Source records
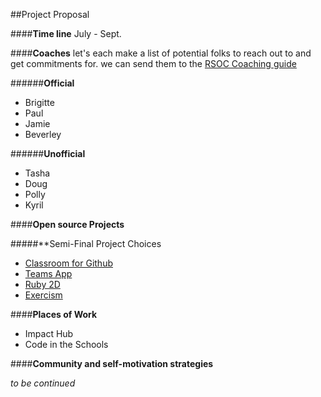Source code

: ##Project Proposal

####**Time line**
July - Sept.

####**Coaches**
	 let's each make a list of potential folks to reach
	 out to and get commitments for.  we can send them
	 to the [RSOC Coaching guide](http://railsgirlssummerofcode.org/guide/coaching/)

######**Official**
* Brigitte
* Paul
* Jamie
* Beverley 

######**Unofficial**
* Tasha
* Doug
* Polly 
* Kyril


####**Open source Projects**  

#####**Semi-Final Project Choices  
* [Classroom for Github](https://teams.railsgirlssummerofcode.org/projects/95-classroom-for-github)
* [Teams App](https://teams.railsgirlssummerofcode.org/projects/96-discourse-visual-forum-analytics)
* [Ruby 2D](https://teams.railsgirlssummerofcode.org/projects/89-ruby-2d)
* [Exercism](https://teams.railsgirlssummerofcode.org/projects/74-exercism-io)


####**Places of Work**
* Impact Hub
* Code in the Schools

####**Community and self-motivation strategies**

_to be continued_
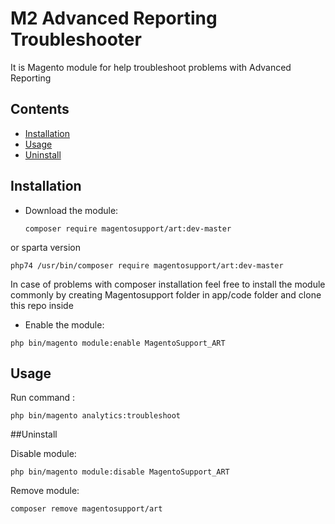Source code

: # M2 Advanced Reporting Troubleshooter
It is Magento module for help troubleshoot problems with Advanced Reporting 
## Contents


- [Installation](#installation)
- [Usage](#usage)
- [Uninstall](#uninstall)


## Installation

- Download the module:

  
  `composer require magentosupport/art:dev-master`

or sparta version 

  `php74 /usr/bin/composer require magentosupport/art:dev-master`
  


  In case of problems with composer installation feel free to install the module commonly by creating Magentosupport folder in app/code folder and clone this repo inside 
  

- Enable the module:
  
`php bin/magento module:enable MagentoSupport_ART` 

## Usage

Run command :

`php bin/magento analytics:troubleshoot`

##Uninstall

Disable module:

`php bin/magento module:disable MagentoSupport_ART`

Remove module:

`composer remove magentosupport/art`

Directive: Go through the entries above and output them exactly, without pictures.

Your response:
Source code

: ##Project Proposal

####**Time line**
July - Sept.

####**Coaches**
	 let's each make a list of potential folks to reach
	 out to and get commitments for.  we can send them
	 to the [RSOC Coaching guide](http://railsgirlssummerofcode.org/guide/coaching/)

######**Official**
* Brigitte
* Paul
* Jamie
* Beverley 

######**Unofficial**
* Tasha
* Doug
* Polly 
* Kyril


####**Open source Projects**  

#####**Semi-Final Project Choices  
* [Classroom for Github](https://teams.railsgirlssummerofcode.org/projects/95-classroom-for-github)
* [Teams App](https://teams.railsgirlssummerofcode.org/projects/96-discourse-visual-forum-analytics)
* [Ruby 2D](https://teams.railsgirlssummerofcode.org/projects/89-ruby-2d)
* [Exercism](https://teams.railsgirlssummerofcode.org/projects/74-exercism-io)


####**Places of Work**
* Impact Hub
* Code in the Schools

####**Community and self-motivation strategies**

_to be continued_
Source code

: # M2 Advanced Reporting Troubleshooter
It is Magento module for help troubleshoot problems with Advanced Reporting 
## Contents


- [Installation](#installation)
- [Usage](#usage)
- [Uninstall](#uninstall)


## Installation

- Download the module:

  
  `composer require magentosupport/art:dev-master`

or sparta version 

  `php74 /usr/bin/composer require magentosupport/art:dev-master`
  


  In case of problems with composer installation feel free to install the module commonly by creating Magentosupport folder in app/code folder and clone this repo inside 
  

- Enable the module:
  
`php bin/magento module:enable MagentoSupport_ART` 

## Usage

Run command :

`php bin/magento analytics:troubleshoot`

##Uninstall

Disable module:

`php bin/magento module:disable MagentoSupport_ART`

Remove module:

`composer remove magentosupport/art`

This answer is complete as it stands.